Ненавижу: метро, автобус и свою работу. Медбрат я. Я брат болящих в грязной, заразной, злой районной больнице. Уж болящих-то я ненавижу-то. Бог ты мой! Они воняют, кряхтят и умирают. Все время. У них рубахи на слабых телах, а на рубахах синее тавро больницы. Они льстиво заглядывают вам в глаза и ничего не прощают. Ваших быстрых движений. Здорового смеха. Даже когда глаза их клянчат. Их черные, дышащие смертные зрачки дрожат от жалости к жизни. Они уже немножко не в ней, и им ее жалко. Не выразить! Их относит, оттягивает неумолимо от нее, от милой, теплой, от золотых деньков-пустяков, не сильно, но неостановимо вглубь, туда, низко, где не видно. Намокают одежды их, тяжелеют тела их, ноют жилы и спать хочется. Но не уснуть пока что, золотые позванивают деньки дорогие там, наверху, где все вместе, а здесь тянет, утягивает, неумолчно нашептывая: «Болит у тебя все. Болит». Закончите же эту муку мою? Зачем же так длить разлуку. Мрака дайте тогда! И сразу!
Они никогда не признаются, что знают, что им могут впрыснуть вместо морфия дистиллированную воду. Они будут корчиться в муках, кусая воздух, и не признаются, что знают, знают — украден их обезболиватель. Потому что они боятся медперсонала и, не признаваясь, надеются, что медперсонал за это сжалится и чудом спасет их, потому что в их жизни, кроме медперсонала, больше никого не осталось.
Ненавижу метро, автобус и свою братскую работу. Своих медбратьев и сестер.
Я говорю себе: «Ну вставай, вставай же ты. Господи Боже мой, вставай, король дебилов!» А я так не хочу вставать!
Я хочу лежать и представлять, как вьется поземка, льстивая, по моим пустырям беспробудным. Уже звонил будильник, но уже опять тихо и темно, и никто в мире не знает, что я есть на свете, и только воет ветер там, снаружи, где поземка бледная, где темная, без жизни, льдистая, в коросте лежит земля.
Я лежу, и никто меня еще не потрогал, не крикнул на меня, не погнал куда-нибудь принести-отнести, не напугал оброненной кишкой, скраденной ампулой, не забрызгал кровью, не накомандовал мною, не похвалил.

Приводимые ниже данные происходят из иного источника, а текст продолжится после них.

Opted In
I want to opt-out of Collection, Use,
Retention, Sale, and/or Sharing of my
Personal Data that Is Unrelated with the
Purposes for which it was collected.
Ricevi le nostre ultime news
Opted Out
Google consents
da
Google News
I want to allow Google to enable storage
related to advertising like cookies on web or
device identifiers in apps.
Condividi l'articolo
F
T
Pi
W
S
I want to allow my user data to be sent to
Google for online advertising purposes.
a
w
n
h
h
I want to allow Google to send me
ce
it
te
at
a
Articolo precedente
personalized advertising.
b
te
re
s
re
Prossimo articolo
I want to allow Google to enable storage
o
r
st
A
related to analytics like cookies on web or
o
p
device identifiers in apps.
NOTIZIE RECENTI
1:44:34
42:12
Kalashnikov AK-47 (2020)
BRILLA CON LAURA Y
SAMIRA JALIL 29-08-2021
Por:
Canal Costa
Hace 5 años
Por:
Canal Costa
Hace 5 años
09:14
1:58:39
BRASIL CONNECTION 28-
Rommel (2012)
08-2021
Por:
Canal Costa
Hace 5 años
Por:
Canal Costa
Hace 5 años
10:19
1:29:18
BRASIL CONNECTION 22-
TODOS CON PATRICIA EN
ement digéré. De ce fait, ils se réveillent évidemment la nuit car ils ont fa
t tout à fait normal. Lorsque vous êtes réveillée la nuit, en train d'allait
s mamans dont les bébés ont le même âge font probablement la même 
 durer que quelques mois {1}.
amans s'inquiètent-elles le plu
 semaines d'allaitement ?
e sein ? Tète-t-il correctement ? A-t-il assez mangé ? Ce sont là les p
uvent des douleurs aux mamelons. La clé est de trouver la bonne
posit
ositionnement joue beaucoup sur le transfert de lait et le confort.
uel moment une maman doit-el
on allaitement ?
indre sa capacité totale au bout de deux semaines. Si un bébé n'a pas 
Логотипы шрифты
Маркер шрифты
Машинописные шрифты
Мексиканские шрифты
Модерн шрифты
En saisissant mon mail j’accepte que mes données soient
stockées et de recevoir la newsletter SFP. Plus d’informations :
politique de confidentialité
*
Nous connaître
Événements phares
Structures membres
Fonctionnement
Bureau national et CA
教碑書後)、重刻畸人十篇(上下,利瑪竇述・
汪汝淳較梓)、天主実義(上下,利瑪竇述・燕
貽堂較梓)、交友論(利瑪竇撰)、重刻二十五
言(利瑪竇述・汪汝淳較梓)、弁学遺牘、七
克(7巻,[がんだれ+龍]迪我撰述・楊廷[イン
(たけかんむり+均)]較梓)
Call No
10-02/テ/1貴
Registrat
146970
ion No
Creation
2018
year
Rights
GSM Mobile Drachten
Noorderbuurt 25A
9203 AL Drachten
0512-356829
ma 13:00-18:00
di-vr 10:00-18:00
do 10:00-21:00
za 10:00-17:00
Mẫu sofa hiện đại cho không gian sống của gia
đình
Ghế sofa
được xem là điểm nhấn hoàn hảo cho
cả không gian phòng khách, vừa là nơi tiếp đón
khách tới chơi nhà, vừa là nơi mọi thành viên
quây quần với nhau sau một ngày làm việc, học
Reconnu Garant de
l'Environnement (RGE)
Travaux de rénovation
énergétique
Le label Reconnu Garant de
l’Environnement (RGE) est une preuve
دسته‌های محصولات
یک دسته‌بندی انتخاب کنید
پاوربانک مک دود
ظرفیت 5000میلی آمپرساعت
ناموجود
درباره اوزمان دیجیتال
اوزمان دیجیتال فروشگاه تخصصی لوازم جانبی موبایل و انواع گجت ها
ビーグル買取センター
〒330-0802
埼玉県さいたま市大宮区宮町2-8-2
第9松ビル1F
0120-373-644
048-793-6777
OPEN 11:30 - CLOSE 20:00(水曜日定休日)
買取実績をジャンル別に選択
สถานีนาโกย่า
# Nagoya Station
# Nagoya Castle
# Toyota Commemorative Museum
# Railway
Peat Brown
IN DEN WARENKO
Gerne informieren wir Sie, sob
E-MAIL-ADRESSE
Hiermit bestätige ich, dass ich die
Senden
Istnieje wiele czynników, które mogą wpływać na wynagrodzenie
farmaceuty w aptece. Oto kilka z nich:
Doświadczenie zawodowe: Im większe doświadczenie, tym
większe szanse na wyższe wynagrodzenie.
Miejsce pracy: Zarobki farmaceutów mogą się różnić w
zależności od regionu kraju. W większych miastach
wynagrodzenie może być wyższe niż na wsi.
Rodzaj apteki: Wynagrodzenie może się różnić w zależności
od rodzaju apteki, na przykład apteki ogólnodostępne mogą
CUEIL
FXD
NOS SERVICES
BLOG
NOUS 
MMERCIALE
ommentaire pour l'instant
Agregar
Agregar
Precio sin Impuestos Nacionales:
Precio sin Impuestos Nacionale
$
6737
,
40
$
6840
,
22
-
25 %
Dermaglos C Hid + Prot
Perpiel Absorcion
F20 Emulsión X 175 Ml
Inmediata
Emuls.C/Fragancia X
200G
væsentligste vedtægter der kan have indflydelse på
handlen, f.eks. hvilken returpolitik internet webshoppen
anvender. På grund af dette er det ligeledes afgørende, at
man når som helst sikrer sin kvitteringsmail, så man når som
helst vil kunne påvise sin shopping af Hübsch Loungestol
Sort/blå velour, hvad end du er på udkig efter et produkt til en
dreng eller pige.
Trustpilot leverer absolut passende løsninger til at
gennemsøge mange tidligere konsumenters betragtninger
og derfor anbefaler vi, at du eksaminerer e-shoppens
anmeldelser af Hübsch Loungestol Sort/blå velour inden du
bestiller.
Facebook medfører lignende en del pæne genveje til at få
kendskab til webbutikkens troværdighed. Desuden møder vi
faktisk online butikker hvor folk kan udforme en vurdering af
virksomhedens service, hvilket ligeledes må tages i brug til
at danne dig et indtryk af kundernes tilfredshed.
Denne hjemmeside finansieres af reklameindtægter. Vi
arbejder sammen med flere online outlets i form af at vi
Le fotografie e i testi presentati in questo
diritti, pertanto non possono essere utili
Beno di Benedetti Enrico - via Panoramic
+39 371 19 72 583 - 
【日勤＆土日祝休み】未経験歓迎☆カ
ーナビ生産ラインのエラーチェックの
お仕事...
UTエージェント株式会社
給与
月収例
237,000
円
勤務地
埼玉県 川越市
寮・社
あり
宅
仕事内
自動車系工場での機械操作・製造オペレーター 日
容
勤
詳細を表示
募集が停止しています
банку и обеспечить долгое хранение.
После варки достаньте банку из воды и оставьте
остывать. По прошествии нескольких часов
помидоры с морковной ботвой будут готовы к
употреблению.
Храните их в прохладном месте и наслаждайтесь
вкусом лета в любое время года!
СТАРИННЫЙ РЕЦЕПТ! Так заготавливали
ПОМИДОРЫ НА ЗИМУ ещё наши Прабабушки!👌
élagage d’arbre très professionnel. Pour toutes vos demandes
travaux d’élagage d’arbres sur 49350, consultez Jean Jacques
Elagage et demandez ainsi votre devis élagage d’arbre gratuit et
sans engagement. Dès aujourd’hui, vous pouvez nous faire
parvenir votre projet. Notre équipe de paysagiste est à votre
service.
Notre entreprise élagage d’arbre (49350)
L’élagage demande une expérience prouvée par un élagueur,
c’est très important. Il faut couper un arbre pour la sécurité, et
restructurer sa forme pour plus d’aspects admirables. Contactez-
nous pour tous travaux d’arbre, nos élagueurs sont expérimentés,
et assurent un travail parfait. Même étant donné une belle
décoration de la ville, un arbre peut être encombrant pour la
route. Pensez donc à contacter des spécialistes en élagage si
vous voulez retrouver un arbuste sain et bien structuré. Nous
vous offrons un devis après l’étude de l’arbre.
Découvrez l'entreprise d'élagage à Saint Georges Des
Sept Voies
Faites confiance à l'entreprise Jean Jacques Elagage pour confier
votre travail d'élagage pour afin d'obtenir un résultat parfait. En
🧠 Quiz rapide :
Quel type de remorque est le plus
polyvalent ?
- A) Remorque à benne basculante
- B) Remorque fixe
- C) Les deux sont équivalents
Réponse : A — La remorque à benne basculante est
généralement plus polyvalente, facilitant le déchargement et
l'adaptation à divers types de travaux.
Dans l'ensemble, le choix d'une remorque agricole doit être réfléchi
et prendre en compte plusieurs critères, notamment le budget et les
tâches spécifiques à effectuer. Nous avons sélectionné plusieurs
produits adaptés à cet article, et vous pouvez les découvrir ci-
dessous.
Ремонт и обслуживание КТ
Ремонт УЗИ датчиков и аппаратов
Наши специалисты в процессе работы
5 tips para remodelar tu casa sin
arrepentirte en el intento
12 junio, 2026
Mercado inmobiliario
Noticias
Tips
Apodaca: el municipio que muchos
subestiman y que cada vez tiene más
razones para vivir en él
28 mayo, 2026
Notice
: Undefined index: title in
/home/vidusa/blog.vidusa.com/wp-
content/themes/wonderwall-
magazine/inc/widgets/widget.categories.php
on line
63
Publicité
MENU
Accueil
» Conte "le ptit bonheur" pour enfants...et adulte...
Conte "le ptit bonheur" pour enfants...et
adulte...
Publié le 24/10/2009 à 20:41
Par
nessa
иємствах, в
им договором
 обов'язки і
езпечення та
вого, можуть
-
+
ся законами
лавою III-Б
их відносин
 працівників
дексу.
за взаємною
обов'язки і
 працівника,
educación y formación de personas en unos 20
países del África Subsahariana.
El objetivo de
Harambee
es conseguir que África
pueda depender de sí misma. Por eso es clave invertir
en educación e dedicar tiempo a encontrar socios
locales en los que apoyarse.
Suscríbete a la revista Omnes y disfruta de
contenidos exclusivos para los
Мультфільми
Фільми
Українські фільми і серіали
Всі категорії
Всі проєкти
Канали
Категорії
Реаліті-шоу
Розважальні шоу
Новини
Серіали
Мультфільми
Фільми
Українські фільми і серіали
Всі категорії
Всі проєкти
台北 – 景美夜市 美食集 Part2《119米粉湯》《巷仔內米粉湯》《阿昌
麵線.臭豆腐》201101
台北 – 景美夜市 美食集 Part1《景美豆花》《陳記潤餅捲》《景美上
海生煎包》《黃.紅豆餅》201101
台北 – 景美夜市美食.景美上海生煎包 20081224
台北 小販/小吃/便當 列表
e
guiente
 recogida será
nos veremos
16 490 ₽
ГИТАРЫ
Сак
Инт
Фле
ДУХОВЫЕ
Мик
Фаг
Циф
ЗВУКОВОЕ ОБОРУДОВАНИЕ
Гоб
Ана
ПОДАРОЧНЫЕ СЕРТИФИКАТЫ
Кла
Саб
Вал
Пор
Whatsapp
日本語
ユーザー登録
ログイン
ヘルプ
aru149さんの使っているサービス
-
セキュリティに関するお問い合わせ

Я еще ничей.
Я ничей, не людской, не русский и даже не земной. Нет!
Я-то земной и русский! а вот сон мой сегодняшний!
И тут я вспомнил его! Господи Боже мой, вот отчего я лежу так сегодня-то! Как расслабленный. И никто не придет и не скажет: «Встань, вставай же ты, детина, ну!» И сегодня особенно воет ветер снаружи, и особенно бледнеет-сереет зимнее утро. Свистящее утро зимы моей. И сердце во мне медленно стучит, а я его слышу: тук — тук — слушаю. Оно, бедное, знает одно себе — работать во тьме моей, бесхитростно трудиться, содрогаясь. Удивляюсь я, чего это я сегодня? Лежу, сам про себя думаю. Что внутри у меня, например?